DataBatch index field, random shuffling and custom iterators

Hi all,

topic: write a meaningful custom iterator which supports shuffling and composite datatypes.

two ways: (A) i write the iterator from scratch myself or (B) I try to embed ImageIter in my own iterator class

(B) has one problem I noticed: the DataBatch returned by mx.image.ImageIter has member DataBatch.index to be None. This problem occurs in the case when path_imglist is provided, no matter whether I have provided path_imgidx or not.
Note: my path_imglist has the sample indices in it. So the information is there (also in the path_imgidx).

Is DataBatch.index= None the desired behaviour?

Why I consider it a problem? Well,suppose I want to provide augmented data, for example a batch of images and a batch of whatever other datatype, and I want to use ImageIter with shuffling for the images, then I would need to access DataBatch.index to know what images I currently have in my batch. Or have I overlooked something?

doc says DataBatch.index should be a numpy. Sure ? numpy or mxarray ? Its not a big thing at all though.

(A) works, but then i have to do all image augmentations myself :frowning: (and it could be slow if I manually use opencv or PIL)
so thats what i would love to avoid, even if i have coded it already

some other observations:
I. the return type of DataBatch.data:

do i misread the following ?
data : list of NDArray, each array containing batch_size examples.
A list of input data.

doc says it should be a list of mx.nd.array. Is that really a requirement from mxnet side?
Currently mx.nd.array does not support np.unicode_ type … if one wanted to provide strings as data …

there is a workaround: seems in my custom iterator
DataBatch.data[1] can be a python list, and nothing complained so far (but i did not try transfer learn stuffs yet)

II. the SimpleIter example in https://mxnet.incubator.apache.org/tutorials/basic/data.html confuses me:

it uses zip for _provide_data which creates a(n iterator of) tuple I thought. However provide_data is expected to be a DataDesc class, which is derived from namedtuple. any method which expects something from datadesc which is not in tuple may fail.
Do I hallucinate or would it be better to use a datadesc object in that example ?

III. ImageIter doc could have a link provided to image.CreateAugmenter :slight_smile:
aug_list=None … a link what aug_list could be seems to be not given

minor: IV. DataDesc description [link removed, new user can post only 2 links]
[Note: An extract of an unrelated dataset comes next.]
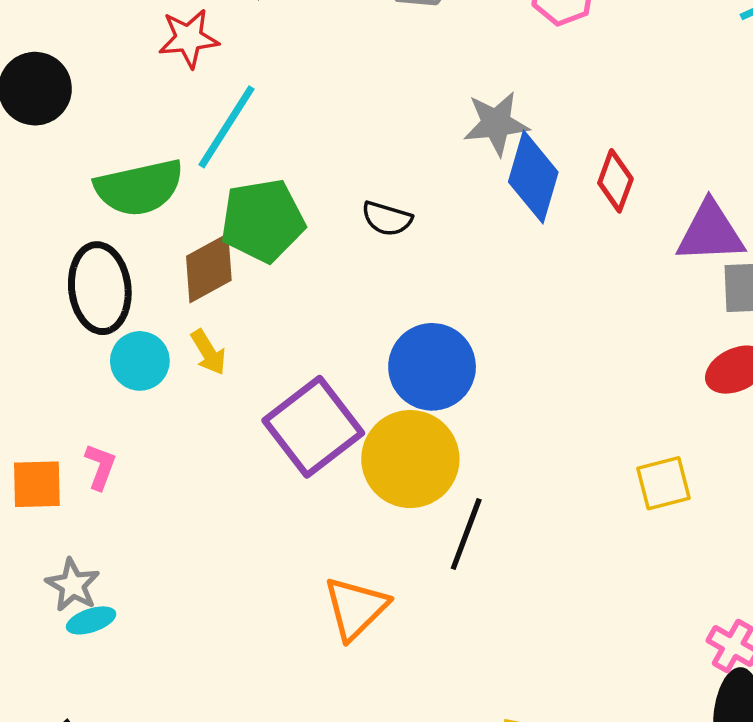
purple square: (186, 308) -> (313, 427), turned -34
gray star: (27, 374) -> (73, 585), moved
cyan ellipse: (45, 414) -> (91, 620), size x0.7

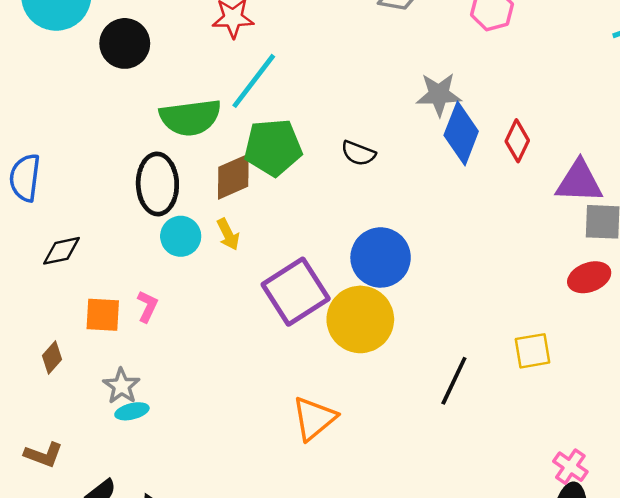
black line: (466, 534) -> (454, 381), moved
cls (DataDesc) – The class. … that part confuses me, seems to work without it

V. data augmentation with image.CreateAugmenter(data_shape, resize=0, rand_crop=False, rand_resize=False, rand_mirror=False, mean=None, std=None, brightness=0, contrast=0, saturation=0, hue=0, pca_noise=0, rand_gray=0, inter_method=2)

How that works is not clear from its doc. can you turn on resize to one size, then rand_crop to another size ?
that would require 2 size parameters, while data_shape allows for one only, but maybe I am wrong here
In general the relationship between multiple augmentations and data shape is not clear to me.

Some more info on data augmentation would be helpful (e.g. in a tutorial).

VI. strange error when trying to use data augmentation:

augs = mx.image.CreateDetAugmenter(data_shape=(3, 300, 300), rand_crop=0.5, rand_mirror=True, brightness=0.125, contrast=0.125, saturation=0.125 )

imgiter=mx.image.ImageIter(batch_size=5, data_shape=(3,300,300), label_width=2, path_imgrec=None, path_imglist=imglist, path_root=path_root, path_imgidx=indexlist, shuffle=False, part_index=0, num_parts=1, aug_list=augs, imglist=None, data_name=‘data’, label_name=‘softmax_label’)

python mxiter_py [modified to avoid link filter]
Traceback (most recent call last):
File “mxiter_py”, line 260, in
tester2()
File “mxiter_py”, line 245, in tester2
b=imgiter.next()
File “…”, line 1181, in next
data = self.augmentation_transform(data)
File “…”, line 1239, in augmentation_transform
data = aug(data)
TypeError: call() missing 1 required positional argument: ‘label’

Just FYI, image augmenter operators, which will be easier to use, will come soon. You can track them here: https://github.com/apache/incubator-mxnet/issues/8556

Is databatch.index=None a bug or desired when the list file has sample indices?